Crutcher also advised early-career scholars to be open about wanting to pursue leadership roles, if that’s, in fact, what they want. His advancement didn’t come out of “thin air,” he says. “Let people know if this is something that you’re interested in.”

Looking back on his career, Crutcher compared trying to pick his most proud accomplishment to trying to choose his favorite child. He’s proud of his work at the University of Richmond, especially in the area of diversity, equity and inclusion.

Over the last five years, 36% of hires have been people of color or international scholars. The university has a member of each search committee whose job it is to ensure that the committee is looking at a diverse applicant pool.

In terms of student diversity, he partly credits growing numbers to the school’s partnerships with local high school programs, which help the university identify high-achieving, low-income and minority students.

But “representational diversity is only the first step,” he says.

He also praised the school’s “distributive leadership model,” which disperses the responsibility for diversity work to leaders throughout the school, based on the idea that “no single leader alone can bring about cultural change.” He also pointed to the university’s first virtual summit on equity this fall and an ongoing inclusive pedagogy program. Meanwhile, there’s a three-year-old, weekly intersections discussion group focused on race and racism, started by one of the university vice presidents.

“Our goal is leading us towards becoming a strong intercultural community in which all of our members have the capacity to interact with each other in honest, direct ways across racial, across cultural, across social, across ideological divides,” he says.

Until Crutcher’s impending retirement from the presidency, he will continue to help the university respond to the COVID-19 pandemic, drawing on his breadth of experience. While the virus may be an unprecedented challenge, he’s weathered crises as a higher education administrator before, like 9/11 and the economic downturn in 2008.

“One of the advantages to having been in a senior-level role for almost 30 years —   either as a provost or as a president — is you see a lot,” he says. “One of the things I learned is the critical importance of having a strong and collaborative team around me. Fortunately, I have that here. I tell folks who work with me constantly that they make it possible for me to sleep well at night.”

University of Richmond’s response to COVID-19

This year, the University of Richmond brought students back to campus for a condensed fall semester without fall break. In bringing back in-person classes, it also invested $10 million in campus resources and facilities related to COVID-19, including testing, contact tracing, teaching technology and modular units for quarantine spaces.

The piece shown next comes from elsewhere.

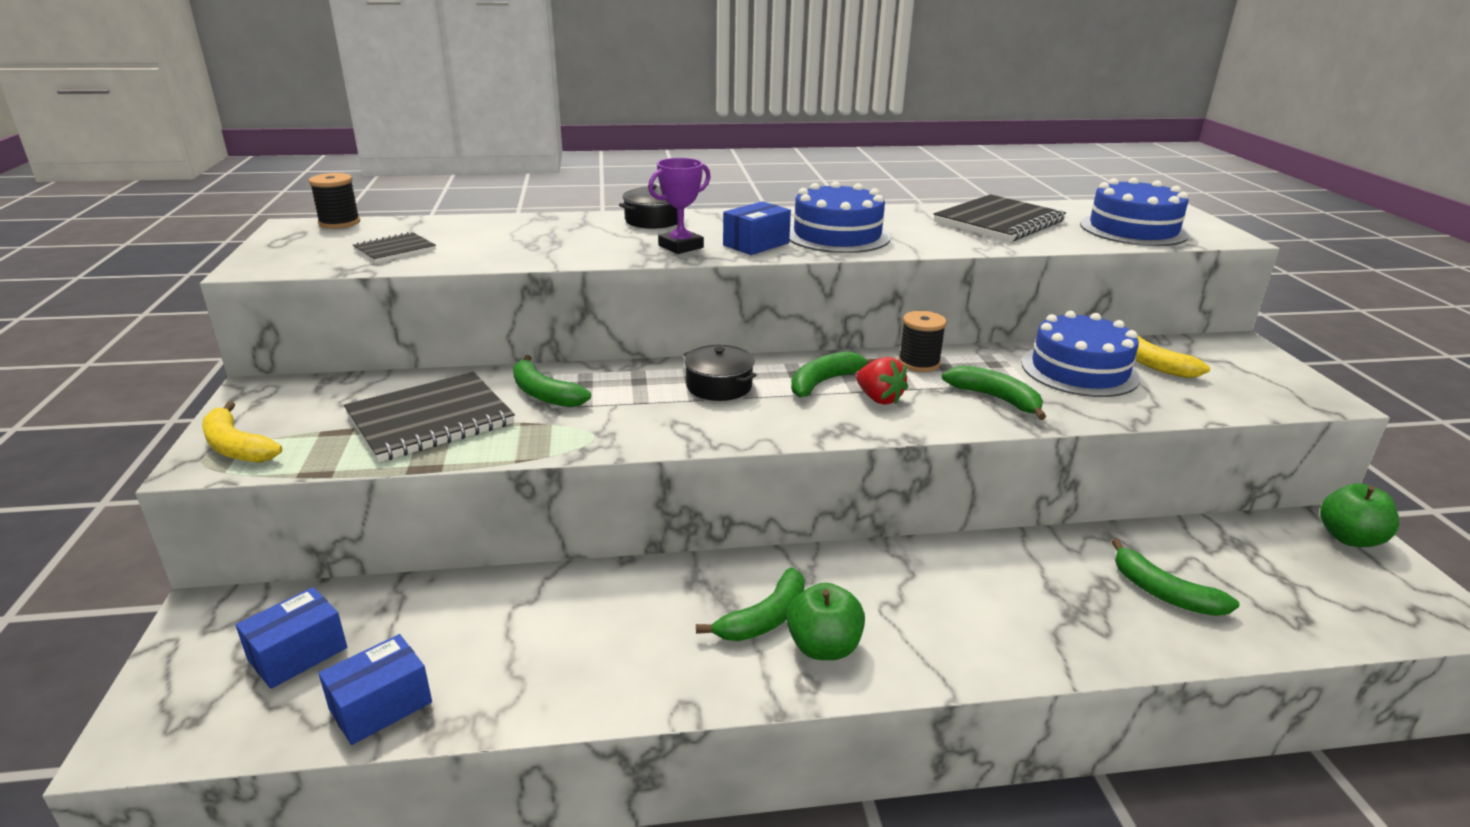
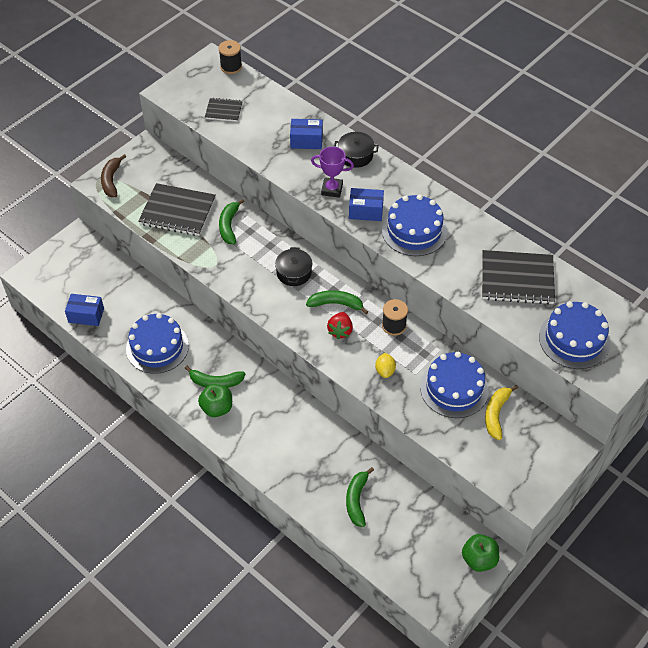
camera: 50 degrees right, 25 degrees up
(236, 446) = (111, 180): yellow banana -> brown banana
(298, 654) = (85, 276): blue box -> blue box (306, 141)
(597, 648) = (157, 347): none -> blue cake
(996, 399) = (385, 371): green banana -> yellow lemon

Until there’s a vaccine, “we’re going to have to learn how to live safely and healthfully with the virus,” Crutcher says. “That’s the perspective I have taken. Some people haven’t liked me saying that quite frankly, but I think that’s the reality.”

He thinks that the pandemic will change the university — not it’s mission as a close-knit, residential liberal arts college, but the ways in which it uses technology. In spring, when the university was forced to pivot entirely online, he found that a lot of his meetings, which would normally require travel, could be done virtually. He and his colleagues are also talking about how to use technology in the classroom going forward, using it to deliver more content to students so faculty can spend more time focused on fostering critical thinking about the content.

His question is, “How can we use technology at small residential liberal arts colleges to free up our faculty to do what they already do well, which is engage with our students?”

Two years from now, Crutcher hopes to be on a year-long sabbatical in Berlin, Germany with his wife. Afterward, he’ll return to the faculty at the University of Richmond, teaching a leadership course each semester and likely a first-year seminar in leadership or African American music.

But even across the globe, “we’ll always be a tireless advocate for the university and its faculty, staff and students,” he says of himself and his wife. “We’ve drunk the water.”